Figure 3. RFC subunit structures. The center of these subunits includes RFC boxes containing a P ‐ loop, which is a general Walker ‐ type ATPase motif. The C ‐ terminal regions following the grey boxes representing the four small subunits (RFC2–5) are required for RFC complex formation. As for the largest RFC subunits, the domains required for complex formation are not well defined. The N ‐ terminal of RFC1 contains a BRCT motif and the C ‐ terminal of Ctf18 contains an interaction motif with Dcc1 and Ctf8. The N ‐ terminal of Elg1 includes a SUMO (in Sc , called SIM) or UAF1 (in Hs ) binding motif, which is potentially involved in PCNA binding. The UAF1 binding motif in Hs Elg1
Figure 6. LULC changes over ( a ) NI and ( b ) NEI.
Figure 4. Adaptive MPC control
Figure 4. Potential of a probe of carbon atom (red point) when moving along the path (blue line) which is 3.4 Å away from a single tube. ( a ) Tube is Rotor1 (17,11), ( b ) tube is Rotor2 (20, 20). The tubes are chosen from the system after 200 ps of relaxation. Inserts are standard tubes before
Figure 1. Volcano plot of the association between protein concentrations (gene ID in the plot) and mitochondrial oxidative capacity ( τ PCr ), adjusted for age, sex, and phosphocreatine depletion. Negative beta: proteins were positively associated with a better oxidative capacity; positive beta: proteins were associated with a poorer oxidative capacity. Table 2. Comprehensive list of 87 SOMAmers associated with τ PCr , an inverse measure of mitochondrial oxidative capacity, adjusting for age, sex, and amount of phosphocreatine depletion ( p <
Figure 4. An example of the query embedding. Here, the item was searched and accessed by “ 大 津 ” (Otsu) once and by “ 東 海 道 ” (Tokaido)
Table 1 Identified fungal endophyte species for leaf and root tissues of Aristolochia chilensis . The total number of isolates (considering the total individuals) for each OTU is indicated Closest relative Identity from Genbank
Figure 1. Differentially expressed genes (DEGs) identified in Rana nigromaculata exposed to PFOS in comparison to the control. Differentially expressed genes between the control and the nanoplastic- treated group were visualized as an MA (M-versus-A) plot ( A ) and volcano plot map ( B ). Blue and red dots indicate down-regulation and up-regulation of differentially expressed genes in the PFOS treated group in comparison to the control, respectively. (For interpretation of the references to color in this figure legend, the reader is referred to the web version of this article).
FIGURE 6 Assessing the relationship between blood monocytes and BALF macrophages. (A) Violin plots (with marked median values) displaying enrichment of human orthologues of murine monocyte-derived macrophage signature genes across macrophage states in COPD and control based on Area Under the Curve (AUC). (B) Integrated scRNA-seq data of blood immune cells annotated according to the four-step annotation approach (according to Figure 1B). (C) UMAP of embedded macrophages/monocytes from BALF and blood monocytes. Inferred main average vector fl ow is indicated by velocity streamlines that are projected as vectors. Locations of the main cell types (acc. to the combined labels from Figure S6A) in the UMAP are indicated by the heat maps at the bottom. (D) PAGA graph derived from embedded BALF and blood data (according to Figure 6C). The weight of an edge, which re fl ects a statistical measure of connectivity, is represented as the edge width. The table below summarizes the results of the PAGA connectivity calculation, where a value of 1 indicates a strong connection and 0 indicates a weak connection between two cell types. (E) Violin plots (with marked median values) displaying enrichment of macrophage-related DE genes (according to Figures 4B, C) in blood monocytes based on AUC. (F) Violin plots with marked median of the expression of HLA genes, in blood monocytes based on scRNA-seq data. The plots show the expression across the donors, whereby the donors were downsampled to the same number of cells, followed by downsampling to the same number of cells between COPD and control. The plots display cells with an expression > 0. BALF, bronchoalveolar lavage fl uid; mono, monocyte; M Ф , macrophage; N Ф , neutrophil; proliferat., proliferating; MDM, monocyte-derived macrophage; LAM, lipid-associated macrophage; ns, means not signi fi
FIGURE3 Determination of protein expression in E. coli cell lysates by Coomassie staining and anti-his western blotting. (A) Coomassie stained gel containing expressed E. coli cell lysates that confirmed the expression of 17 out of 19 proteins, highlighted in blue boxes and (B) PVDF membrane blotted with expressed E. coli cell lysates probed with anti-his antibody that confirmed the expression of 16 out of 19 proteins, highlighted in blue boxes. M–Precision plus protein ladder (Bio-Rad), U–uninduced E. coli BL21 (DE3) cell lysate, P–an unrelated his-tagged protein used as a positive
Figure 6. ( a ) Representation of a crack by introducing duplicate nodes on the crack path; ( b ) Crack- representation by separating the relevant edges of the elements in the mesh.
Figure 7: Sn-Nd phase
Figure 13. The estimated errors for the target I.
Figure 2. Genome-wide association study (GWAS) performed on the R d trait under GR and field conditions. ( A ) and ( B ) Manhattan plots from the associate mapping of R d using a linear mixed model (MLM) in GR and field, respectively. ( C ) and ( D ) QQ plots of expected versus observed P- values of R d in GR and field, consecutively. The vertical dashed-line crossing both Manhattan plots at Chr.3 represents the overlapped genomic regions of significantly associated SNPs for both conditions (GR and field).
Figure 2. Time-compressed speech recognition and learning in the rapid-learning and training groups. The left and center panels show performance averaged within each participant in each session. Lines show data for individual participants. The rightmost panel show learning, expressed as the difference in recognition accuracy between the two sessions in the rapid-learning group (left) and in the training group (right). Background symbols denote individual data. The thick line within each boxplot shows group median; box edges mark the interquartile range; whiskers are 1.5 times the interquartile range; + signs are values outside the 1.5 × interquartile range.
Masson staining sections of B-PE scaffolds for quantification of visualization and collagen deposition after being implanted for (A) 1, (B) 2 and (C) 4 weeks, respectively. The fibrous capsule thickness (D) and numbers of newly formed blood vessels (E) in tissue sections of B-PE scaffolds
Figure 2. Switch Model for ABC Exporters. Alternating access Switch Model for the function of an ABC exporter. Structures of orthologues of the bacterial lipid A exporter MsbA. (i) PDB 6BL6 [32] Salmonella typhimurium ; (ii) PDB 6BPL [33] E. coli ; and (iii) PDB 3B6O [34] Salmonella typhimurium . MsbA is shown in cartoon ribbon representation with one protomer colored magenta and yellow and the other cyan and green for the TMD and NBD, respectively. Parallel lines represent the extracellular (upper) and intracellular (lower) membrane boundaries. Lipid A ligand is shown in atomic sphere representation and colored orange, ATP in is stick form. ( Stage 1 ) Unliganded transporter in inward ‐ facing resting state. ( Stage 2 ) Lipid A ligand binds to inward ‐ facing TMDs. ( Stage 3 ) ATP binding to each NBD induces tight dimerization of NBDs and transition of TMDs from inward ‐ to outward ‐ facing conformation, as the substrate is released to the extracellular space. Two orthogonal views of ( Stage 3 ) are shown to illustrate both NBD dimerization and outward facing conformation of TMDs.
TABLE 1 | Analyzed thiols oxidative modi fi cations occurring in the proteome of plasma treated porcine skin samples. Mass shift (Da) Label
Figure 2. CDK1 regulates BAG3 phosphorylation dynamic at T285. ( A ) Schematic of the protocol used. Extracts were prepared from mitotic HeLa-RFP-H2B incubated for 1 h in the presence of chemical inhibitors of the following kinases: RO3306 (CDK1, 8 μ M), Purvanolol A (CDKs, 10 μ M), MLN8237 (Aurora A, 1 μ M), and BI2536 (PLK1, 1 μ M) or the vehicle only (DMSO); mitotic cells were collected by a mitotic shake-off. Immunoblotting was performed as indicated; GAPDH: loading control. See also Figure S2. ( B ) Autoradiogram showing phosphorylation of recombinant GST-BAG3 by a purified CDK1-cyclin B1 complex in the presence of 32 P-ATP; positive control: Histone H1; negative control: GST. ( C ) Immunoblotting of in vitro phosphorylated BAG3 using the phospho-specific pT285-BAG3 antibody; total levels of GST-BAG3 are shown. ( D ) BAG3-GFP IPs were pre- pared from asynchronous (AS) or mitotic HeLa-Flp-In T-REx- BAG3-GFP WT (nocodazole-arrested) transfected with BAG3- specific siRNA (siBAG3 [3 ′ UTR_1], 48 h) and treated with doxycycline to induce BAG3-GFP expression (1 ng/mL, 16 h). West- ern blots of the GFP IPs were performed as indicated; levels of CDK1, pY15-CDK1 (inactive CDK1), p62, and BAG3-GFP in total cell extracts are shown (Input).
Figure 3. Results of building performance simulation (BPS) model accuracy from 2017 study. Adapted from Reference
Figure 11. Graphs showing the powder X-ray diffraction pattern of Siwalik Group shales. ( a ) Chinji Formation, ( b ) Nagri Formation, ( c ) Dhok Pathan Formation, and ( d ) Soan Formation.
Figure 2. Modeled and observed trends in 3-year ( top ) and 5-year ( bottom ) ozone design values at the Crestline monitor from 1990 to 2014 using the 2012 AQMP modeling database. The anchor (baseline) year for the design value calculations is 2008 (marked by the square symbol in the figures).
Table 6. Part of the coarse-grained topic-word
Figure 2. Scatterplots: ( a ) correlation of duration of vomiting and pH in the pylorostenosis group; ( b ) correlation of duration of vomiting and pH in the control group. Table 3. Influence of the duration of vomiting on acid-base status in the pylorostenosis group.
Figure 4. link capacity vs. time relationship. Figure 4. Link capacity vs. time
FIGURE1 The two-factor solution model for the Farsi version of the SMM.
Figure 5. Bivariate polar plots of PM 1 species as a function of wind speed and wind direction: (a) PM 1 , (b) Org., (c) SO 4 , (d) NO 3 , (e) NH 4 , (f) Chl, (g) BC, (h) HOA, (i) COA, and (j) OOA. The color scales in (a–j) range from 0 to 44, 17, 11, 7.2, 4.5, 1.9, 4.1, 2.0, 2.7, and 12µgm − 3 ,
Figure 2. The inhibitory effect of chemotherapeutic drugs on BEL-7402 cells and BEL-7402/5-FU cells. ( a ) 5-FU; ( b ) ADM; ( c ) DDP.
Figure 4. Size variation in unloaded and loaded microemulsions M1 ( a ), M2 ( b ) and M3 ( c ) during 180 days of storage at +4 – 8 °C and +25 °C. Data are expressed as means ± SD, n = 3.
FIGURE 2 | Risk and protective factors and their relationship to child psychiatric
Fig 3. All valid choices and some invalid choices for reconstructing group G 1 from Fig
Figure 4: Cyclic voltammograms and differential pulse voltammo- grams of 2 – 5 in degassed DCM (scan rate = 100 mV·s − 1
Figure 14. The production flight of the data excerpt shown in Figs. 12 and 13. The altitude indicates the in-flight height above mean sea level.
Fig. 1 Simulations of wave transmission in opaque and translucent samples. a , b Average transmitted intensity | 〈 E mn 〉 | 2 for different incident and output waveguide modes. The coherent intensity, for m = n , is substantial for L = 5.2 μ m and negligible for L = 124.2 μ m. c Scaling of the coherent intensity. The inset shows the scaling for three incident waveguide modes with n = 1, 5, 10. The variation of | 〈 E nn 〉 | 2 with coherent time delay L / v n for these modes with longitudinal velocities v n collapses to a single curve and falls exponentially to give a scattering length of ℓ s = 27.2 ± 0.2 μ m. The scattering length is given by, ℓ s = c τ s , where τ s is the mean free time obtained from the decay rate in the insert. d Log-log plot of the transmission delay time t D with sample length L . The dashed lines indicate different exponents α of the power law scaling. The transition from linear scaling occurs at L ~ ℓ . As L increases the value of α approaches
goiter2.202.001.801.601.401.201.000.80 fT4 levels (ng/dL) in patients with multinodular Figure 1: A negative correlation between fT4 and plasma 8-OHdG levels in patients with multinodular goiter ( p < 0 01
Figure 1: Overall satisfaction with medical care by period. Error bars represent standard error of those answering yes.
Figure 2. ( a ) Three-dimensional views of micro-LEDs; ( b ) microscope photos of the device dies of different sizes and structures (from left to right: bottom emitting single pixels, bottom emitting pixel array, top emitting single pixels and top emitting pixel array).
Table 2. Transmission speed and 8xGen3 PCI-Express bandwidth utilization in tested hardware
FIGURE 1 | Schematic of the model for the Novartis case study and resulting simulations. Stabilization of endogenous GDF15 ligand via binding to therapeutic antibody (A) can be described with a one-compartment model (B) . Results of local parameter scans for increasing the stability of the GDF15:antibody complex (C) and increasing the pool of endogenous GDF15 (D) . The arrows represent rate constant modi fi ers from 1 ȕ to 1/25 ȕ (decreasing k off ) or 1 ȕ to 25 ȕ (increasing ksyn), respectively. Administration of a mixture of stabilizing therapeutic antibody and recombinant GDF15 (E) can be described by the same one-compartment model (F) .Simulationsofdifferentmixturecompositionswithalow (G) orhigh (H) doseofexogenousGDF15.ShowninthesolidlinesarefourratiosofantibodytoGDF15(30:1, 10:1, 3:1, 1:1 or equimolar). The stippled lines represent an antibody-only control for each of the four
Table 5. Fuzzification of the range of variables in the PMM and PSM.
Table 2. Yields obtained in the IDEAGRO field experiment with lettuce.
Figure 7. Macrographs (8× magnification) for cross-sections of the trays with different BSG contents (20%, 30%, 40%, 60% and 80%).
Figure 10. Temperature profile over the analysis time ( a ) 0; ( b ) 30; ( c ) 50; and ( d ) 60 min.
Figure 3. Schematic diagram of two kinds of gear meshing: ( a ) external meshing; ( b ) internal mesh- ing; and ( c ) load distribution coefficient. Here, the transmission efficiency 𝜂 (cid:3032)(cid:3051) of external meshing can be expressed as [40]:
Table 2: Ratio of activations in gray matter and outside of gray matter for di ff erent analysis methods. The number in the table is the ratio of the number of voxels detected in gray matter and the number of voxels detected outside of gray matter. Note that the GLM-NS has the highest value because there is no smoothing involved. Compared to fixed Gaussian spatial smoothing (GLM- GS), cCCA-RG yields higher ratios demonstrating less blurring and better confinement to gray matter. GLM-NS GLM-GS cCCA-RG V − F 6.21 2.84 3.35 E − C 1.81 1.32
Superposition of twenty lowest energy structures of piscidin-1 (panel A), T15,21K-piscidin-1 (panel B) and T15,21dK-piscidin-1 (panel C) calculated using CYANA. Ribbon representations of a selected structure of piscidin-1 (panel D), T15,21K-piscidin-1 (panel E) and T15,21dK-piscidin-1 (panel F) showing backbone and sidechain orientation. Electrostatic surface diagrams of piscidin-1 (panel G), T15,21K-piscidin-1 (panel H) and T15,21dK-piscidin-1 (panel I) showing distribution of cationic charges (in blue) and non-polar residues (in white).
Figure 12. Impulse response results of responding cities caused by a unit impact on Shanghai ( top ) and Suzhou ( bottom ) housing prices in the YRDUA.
***
**PROBLEM TO WORK ON**
Among the records above, only the lines between the line holding "Figure 4. Size" and the line holding "Figure 14. The", inclusive, are to be output, exactly as written.

**TASK RESULT**
Figure 4. Size variation in unloaded and loaded microemulsions M1 ( a ), M2 ( b ) and M3 ( c ) during 180 days of storage at +4 – 8 °C and +25 °C. Data are expressed as means ± SD, n = 3.
FIGURE 2 | Risk and protective factors and their relationship to child psychiatric
Fig 3. All valid choices and some invalid choices for reconstructing group G 1 from Fig
Figure 4: Cyclic voltammograms and differential pulse voltammo- grams of 2 – 5 in degassed DCM (scan rate = 100 mV·s − 1
Figure 14. The production flight of the data excerpt shown in Figs. 12 and 13. The altitude indicates the in-flight height above mean sea level.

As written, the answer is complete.